### [Task to complete]
Count the lines in the records below that contain the string "roll" and reply with that number only.

### [Exercise data]
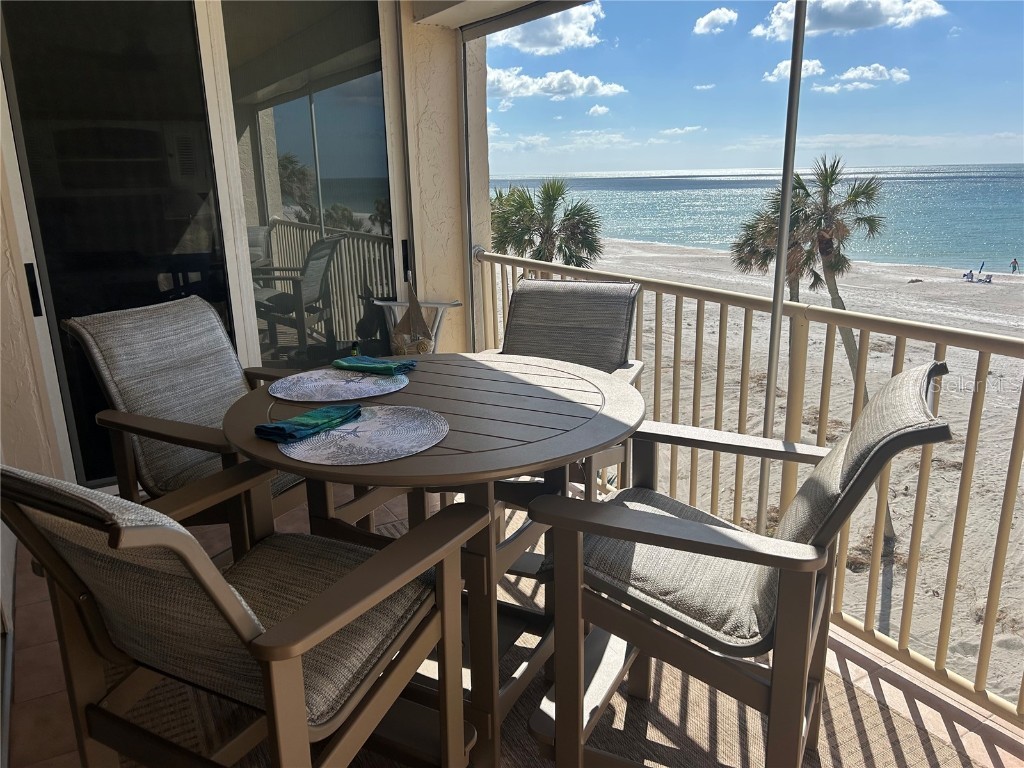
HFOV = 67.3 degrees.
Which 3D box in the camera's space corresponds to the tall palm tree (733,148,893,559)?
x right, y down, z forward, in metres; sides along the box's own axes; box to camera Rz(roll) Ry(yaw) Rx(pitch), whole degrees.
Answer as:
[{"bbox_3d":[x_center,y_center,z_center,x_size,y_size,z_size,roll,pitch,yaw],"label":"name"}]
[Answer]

---

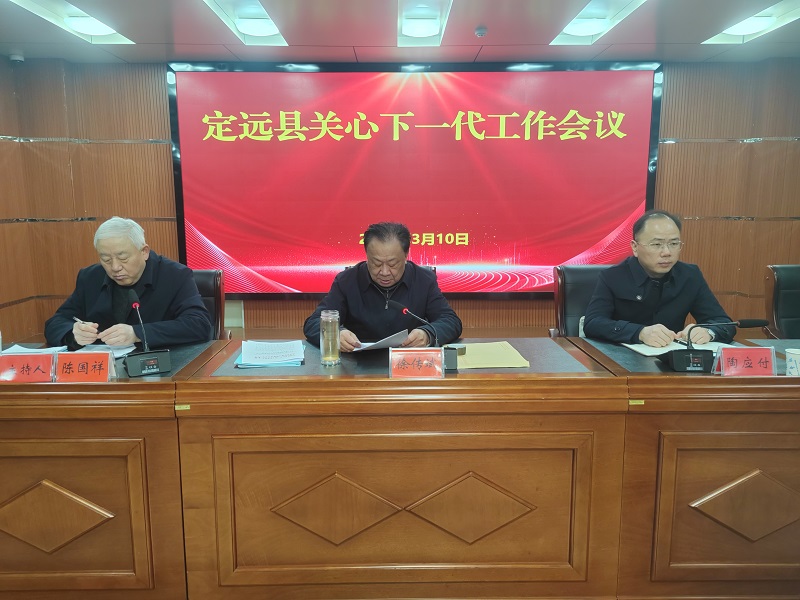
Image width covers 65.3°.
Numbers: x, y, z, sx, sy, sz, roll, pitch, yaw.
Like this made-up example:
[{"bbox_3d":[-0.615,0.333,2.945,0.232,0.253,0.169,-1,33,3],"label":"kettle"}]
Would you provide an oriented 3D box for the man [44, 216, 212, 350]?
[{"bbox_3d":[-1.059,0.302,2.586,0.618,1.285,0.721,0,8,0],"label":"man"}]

### [Exercise response]
3